Table 3 in the paper consolidates the key thematic findings, the relevant intervention functions, and appropriate BCTs. The right-hand column operationalises this suggested intervention content into potential intervention ideas that could form the basis of further focused intervention development work. Overall, the suggestions focus on ways of encouraging a decisional balance amongst those with some hesitancy to enhance vaccination uptake. This could be achieved through intervention materials fostering the appraisal of an array of consequences of vaccination; for example: "Intervention materials must ensure people consider the consequences of their individual vaccination behaviour for themselves, but critically, also for others; this could be linked to ideas of herd immunity and framed about protecting family and friends."

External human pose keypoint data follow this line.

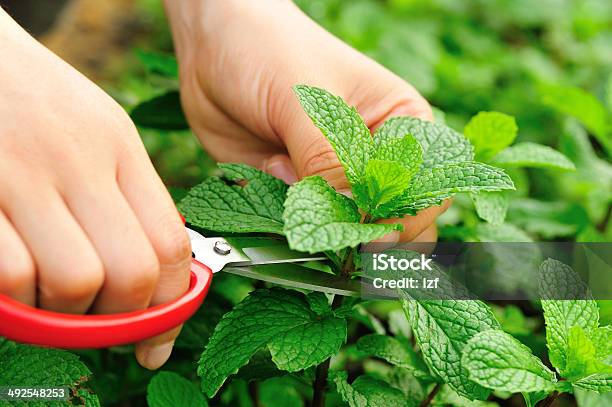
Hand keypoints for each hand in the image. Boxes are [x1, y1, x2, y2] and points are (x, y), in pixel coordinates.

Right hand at [0, 10, 190, 368]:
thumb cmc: (34, 101)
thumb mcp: (97, 131)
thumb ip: (128, 195)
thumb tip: (158, 274)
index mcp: (119, 146)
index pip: (171, 243)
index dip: (173, 305)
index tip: (159, 338)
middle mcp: (79, 159)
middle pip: (133, 272)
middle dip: (122, 319)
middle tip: (100, 322)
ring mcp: (21, 172)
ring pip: (75, 281)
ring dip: (64, 313)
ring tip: (50, 299)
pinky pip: (11, 274)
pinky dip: (16, 299)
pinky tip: (13, 286)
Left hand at [165, 0, 447, 241]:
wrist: (212, 45)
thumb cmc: (272, 51)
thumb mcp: (307, 100)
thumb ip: (330, 160)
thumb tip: (352, 218)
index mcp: (400, 125)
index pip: (424, 187)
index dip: (404, 216)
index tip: (372, 232)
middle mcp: (373, 157)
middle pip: (391, 218)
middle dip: (361, 230)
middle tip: (327, 222)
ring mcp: (334, 178)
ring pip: (344, 229)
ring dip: (316, 221)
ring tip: (283, 168)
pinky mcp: (298, 191)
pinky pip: (302, 226)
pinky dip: (284, 218)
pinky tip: (268, 166)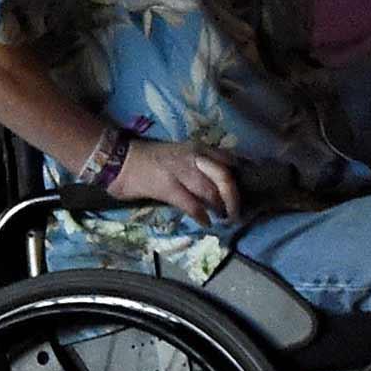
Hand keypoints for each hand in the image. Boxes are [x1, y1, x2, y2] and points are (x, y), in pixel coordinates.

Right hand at [113, 139, 241, 222]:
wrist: (120, 160)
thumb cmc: (149, 159)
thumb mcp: (179, 154)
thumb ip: (198, 164)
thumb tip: (217, 183)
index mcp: (197, 148)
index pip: (228, 159)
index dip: (241, 174)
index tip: (249, 187)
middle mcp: (193, 157)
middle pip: (225, 176)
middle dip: (234, 197)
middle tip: (236, 212)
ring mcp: (181, 172)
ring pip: (211, 191)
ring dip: (221, 208)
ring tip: (224, 218)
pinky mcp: (168, 187)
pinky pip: (192, 204)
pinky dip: (201, 215)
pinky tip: (206, 222)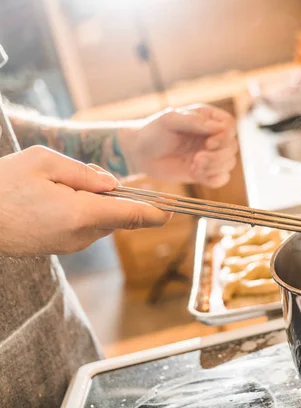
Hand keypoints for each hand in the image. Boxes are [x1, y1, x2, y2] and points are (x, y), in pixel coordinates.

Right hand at [0, 146, 170, 255]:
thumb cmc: (3, 186)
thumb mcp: (43, 162)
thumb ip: (85, 173)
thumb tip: (114, 185)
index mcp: (81, 214)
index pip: (133, 215)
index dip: (156, 212)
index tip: (173, 210)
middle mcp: (81, 235)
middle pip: (118, 214)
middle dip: (113, 195)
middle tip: (80, 178)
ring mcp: (72, 245)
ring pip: (103, 220)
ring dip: (96, 203)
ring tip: (57, 188)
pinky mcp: (62, 247)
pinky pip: (87, 226)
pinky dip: (83, 211)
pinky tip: (54, 199)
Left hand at [119, 104, 237, 187]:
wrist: (140, 153)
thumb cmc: (153, 131)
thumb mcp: (170, 119)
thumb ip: (194, 121)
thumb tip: (218, 128)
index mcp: (208, 119)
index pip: (230, 125)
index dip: (224, 136)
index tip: (208, 143)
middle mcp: (213, 136)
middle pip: (232, 147)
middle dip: (218, 156)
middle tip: (198, 158)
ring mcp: (210, 155)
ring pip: (229, 163)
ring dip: (214, 167)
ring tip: (194, 166)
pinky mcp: (205, 172)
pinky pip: (221, 179)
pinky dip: (213, 179)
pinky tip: (195, 174)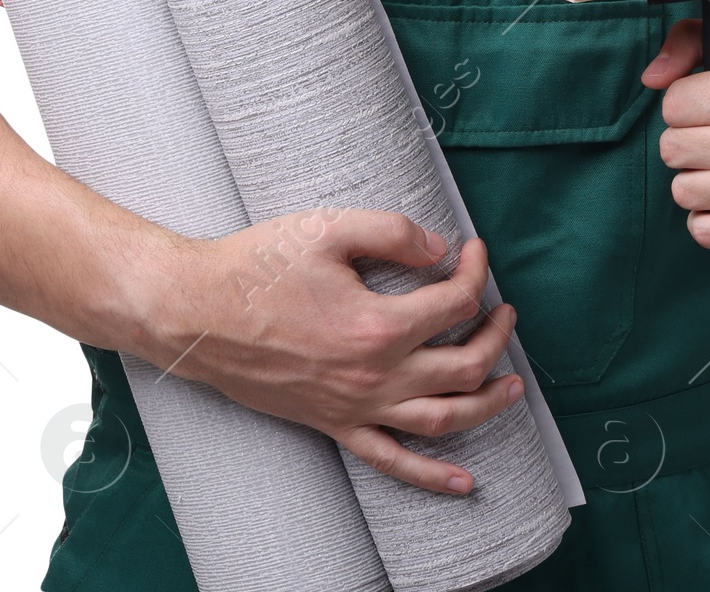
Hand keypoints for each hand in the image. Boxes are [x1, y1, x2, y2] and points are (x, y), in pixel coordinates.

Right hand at [137, 210, 522, 494]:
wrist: (197, 312)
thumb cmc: (257, 266)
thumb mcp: (327, 227)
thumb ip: (392, 231)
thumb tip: (440, 248)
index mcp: (378, 324)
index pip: (455, 303)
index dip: (474, 272)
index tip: (472, 249)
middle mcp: (375, 376)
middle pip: (463, 364)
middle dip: (495, 335)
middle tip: (503, 310)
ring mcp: (355, 407)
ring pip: (444, 420)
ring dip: (487, 403)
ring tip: (512, 384)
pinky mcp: (334, 425)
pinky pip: (392, 462)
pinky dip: (434, 476)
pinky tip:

More specifically, analysis of the results through the lens of the BCW leads to the recommendation that the functions of education and persuasion are likely to be the most useful in the COVID-19 vaccine context. Education can improve knowledge of susceptibility and severity of COVID-19 and the effectiveness of vaccination, while persuasion can be used to change beliefs and encourage action towards vaccination. Because vaccination is likely to be needed at a population level, the mode of delivery for an intervention could be a combination of mass media (e.g., TV and radio, print media), social media, and close work with broadcasters and journalists to manage consistent messaging and challenge misinformation. The researchers surmise that a coherent media presence would enable the communication of strong descriptive and injunctive social norms concerning COVID-19 vaccination.

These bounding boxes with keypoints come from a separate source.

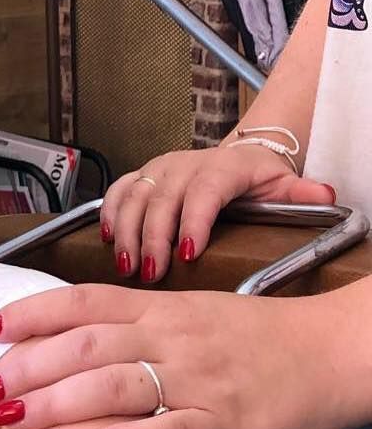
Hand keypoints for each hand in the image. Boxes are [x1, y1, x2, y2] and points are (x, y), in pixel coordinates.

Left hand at [0, 284, 345, 428]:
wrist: (323, 352)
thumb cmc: (249, 336)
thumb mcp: (186, 313)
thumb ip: (131, 322)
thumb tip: (65, 338)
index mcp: (158, 306)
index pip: (82, 301)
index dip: (31, 312)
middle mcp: (170, 338)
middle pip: (85, 347)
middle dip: (29, 368)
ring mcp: (195, 383)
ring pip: (111, 389)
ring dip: (55, 408)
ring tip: (11, 422)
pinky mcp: (220, 426)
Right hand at [100, 146, 334, 282]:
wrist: (240, 154)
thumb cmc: (259, 178)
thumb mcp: (285, 184)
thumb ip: (302, 193)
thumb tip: (323, 194)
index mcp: (220, 168)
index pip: (203, 192)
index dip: (193, 221)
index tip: (188, 252)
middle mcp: (183, 165)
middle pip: (161, 199)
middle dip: (152, 238)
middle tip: (150, 274)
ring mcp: (159, 169)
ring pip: (134, 195)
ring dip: (125, 230)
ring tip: (125, 265)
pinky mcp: (143, 174)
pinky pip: (119, 190)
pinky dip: (108, 212)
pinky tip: (106, 238)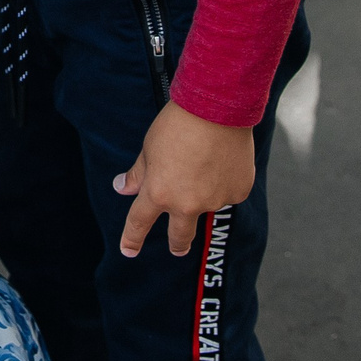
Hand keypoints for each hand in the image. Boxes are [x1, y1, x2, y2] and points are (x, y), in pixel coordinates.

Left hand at [115, 101, 256, 256]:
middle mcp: (187, 204)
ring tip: (205, 159)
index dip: (131, 238)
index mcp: (159, 193)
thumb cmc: (177, 124)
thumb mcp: (149, 147)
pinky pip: (228, 193)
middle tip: (177, 249)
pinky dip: (224, 182)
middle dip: (177, 245)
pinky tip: (223, 159)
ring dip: (203, 193)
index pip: (139, 222)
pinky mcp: (238, 192)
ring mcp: (215, 201)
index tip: (128, 251)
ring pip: (206, 205)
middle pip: (179, 236)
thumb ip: (138, 174)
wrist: (218, 109)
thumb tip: (123, 189)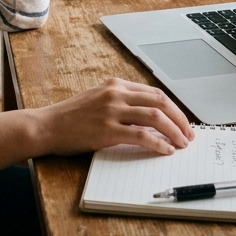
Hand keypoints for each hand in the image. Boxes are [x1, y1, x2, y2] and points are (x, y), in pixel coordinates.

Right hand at [33, 78, 194, 156]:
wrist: (47, 126)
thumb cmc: (70, 117)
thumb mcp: (98, 100)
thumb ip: (122, 104)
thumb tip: (149, 119)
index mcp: (115, 84)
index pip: (154, 93)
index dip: (173, 108)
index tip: (182, 121)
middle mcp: (116, 94)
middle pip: (160, 101)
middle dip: (179, 119)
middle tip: (189, 134)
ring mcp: (111, 111)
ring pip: (155, 117)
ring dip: (174, 131)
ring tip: (182, 143)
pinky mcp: (107, 130)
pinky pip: (142, 136)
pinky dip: (158, 143)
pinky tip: (166, 150)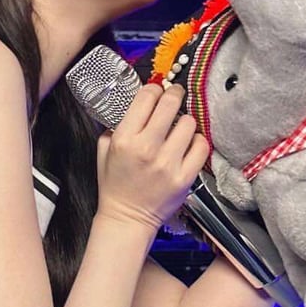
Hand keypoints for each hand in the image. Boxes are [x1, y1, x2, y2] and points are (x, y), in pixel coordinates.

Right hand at [95, 82, 208, 229]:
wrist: (127, 218)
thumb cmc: (115, 184)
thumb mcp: (104, 151)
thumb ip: (116, 125)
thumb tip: (136, 104)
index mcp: (124, 139)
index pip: (146, 98)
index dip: (154, 88)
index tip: (157, 89)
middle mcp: (147, 149)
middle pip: (170, 104)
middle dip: (174, 94)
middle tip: (174, 95)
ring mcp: (168, 164)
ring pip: (189, 123)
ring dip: (184, 122)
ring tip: (179, 128)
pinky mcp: (185, 177)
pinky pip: (201, 146)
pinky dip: (197, 141)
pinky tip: (188, 144)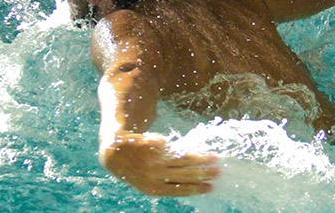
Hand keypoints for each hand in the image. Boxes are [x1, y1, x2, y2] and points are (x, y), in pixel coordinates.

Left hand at [100, 133, 220, 195]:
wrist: (115, 152)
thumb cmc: (136, 169)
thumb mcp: (148, 181)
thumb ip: (168, 182)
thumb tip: (196, 183)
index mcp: (153, 189)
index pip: (180, 189)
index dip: (197, 188)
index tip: (212, 187)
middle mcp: (153, 175)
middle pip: (184, 174)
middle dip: (204, 173)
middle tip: (218, 171)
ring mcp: (153, 159)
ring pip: (182, 159)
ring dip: (201, 159)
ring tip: (214, 158)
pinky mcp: (153, 145)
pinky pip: (172, 147)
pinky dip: (185, 149)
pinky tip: (199, 151)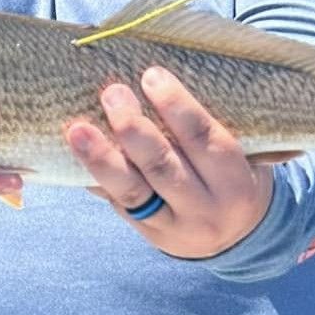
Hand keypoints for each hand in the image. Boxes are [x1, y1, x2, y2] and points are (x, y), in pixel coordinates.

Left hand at [66, 66, 273, 258]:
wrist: (238, 238)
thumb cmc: (233, 175)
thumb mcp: (241, 155)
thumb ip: (206, 127)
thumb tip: (153, 82)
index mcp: (235, 183)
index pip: (203, 139)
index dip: (176, 106)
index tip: (151, 76)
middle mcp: (205, 210)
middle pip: (163, 166)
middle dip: (133, 128)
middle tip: (112, 93)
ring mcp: (174, 228)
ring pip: (132, 192)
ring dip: (102, 158)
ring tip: (77, 130)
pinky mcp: (148, 234)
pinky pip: (117, 204)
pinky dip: (96, 177)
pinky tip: (73, 156)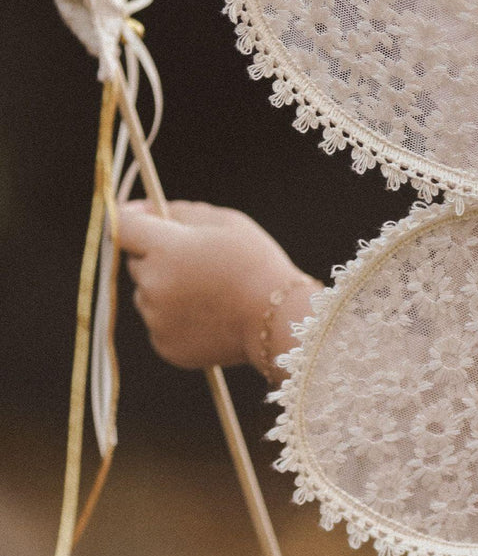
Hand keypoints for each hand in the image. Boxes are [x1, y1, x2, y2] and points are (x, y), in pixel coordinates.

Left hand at [117, 199, 307, 371]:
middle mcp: (152, 285)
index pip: (122, 226)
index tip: (138, 216)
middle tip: (198, 259)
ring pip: (148, 294)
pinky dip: (176, 316)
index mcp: (165, 249)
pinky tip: (209, 314)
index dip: (128, 217)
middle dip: (157, 255)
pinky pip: (159, 322)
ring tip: (209, 291)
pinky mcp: (163, 345)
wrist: (277, 318)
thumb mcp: (225, 221)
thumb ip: (179, 211)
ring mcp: (156, 319)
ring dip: (167, 288)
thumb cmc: (255, 261)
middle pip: (137, 261)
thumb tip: (142, 210)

Further intervention development work could examine how interventions to enhance COVID-19 vaccine uptake could potentially build upon the public's prior investment in COVID-related behaviour change. This might include framing the intervention as associated with compliance with the lockdown and draw explicitly upon existing intervention messaging - for example "We're in this together" - and the protective discourse implied by concepts like "shielding". That is, intervention content could connect COVID-19-related behaviours, such as hand hygiene, social distancing, and volunteering, with vaccination compliance.
In conclusion, this study suggests that the content of mass media interventions to improve vaccine uptake should focus on the BCTs of information about health, emotional, social, and environmental consequences, as well as salience of consequences. "These techniques should be pitched in relation to both self and, most importantly, to others."